[Page segmentation data]

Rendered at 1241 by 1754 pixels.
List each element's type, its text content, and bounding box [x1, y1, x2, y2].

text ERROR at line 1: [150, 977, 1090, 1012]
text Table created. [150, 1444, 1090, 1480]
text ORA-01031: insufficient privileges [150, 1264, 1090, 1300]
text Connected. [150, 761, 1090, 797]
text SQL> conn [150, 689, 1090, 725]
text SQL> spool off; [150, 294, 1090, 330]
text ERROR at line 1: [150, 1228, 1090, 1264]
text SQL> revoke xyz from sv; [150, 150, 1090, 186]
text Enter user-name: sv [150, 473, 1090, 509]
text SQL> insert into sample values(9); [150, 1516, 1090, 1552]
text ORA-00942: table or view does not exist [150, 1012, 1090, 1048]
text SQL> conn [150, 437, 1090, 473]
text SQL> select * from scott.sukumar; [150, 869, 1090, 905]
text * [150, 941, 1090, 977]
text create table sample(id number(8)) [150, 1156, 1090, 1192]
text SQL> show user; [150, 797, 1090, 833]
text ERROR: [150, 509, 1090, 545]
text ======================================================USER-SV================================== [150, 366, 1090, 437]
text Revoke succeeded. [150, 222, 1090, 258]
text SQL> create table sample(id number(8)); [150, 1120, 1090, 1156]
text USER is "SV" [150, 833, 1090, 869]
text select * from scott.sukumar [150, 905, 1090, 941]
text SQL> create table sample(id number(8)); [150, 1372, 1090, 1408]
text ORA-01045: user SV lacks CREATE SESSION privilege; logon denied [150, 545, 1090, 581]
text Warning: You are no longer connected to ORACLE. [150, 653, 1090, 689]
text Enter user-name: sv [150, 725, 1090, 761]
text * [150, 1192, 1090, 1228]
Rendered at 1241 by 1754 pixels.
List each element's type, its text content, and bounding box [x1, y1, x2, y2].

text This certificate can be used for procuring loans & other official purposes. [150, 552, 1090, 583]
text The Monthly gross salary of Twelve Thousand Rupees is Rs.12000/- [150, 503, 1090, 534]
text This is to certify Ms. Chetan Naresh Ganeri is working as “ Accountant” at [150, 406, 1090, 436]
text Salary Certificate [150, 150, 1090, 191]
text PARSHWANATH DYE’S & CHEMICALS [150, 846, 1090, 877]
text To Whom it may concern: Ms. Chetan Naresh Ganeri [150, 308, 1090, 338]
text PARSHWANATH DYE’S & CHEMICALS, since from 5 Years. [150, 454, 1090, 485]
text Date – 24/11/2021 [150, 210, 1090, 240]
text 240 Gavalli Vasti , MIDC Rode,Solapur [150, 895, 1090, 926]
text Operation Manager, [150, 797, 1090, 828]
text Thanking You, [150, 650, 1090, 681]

_Exercise objective_
Output all of the records above exactly as they appear.

_Reply_
Rendered at 1241 by 1754 pixels.
List each element's type, its text content, and bounding box [x1, y1, x2, y2].

text ERROR at line 1: [150, 977, 1090, 1012]
text Table created. [150, 1444, 1090, 1480]
text ORA-01031: insufficient privileges [150, 1264, 1090, 1300]
text Connected. [150, 761, 1090, 797]
text SQL> conn [150, 689, 1090, 725]
text SQL> spool off; [150, 294, 1090, 330]
text ERROR at line 1: [150, 1228, 1090, 1264]
text SQL> revoke xyz from sv; [150, 150, 1090, 186]
text Enter user-name: sv [150, 473, 1090, 509]
text SQL> insert into sample values(9); [150, 1516, 1090, 1552]
text ORA-00942: table or view does not exist [150, 1012, 1090, 1048]
text SQL> conn [150, 437, 1090, 473]
text SQL> select * from scott.sukumar; [150, 869, 1090, 905]
text * [150, 941, 1090, 977]
text create table sample(id number(8)) [150, 1156, 1090, 1192]
text SQL> show user; [150, 797, 1090, 833]
text ERROR: [150, 509, 1090, 545]
text ======================================================USER-SV================================== [150, 366, 1090, 437]
text Revoke succeeded. [150, 222, 1090, 258]
text SQL> create table sample(id number(8)); [150, 1120, 1090, 1156]
text USER is "SV" [150, 833, 1090, 869]
text select * from scott.sukumar [150, 905, 1090, 941]
text SQL> create table sample(id number(8)); [150, 1372, 1090, 1408]
text ORA-01045: user SV lacks CREATE SESSION privilege; logon denied [150, 545, 1090, 581]
text Warning: You are no longer connected to ORACLE. [150, 653, 1090, 689]
text Enter user-name: sv [150, 725, 1090, 761]
text * [150, 1192, 1090, 1228]
Rendered at 1241 by 1754 pixels.
List each element's type, its text content, and bounding box [x1, y1, x2, y2].

text This certificate can be used for procuring loans & other official purposes. [150, 552, 1090, 583]
text The Monthly gross salary of Twelve Thousand Rupees is Rs.12000/- [150, 503, 1090, 534]
text This is to certify Ms. Chetan Naresh Ganeri is working as “ Accountant” at [150, 406, 1090, 436]
text Salary Certificate [150, 150, 1090, 191]
text PARSHWANATH DYE’S & CHEMICALS [150, 846, 1090, 877]
text To Whom it may concern: Ms. Chetan Naresh Ganeri [150, 308, 1090, 338]
text PARSHWANATH DYE’S & CHEMICALS, since from 5 Years. [150, 454, 1090, 485]
text Date – 24/11/2021 [150, 210, 1090, 240]
text 240 Gavalli Vasti , MIDC Rode,Solapur [150, 895, 1090, 926]
text Operation Manager, [150, 797, 1090, 828]
text Thanking You, [150, 650, 1090, 681]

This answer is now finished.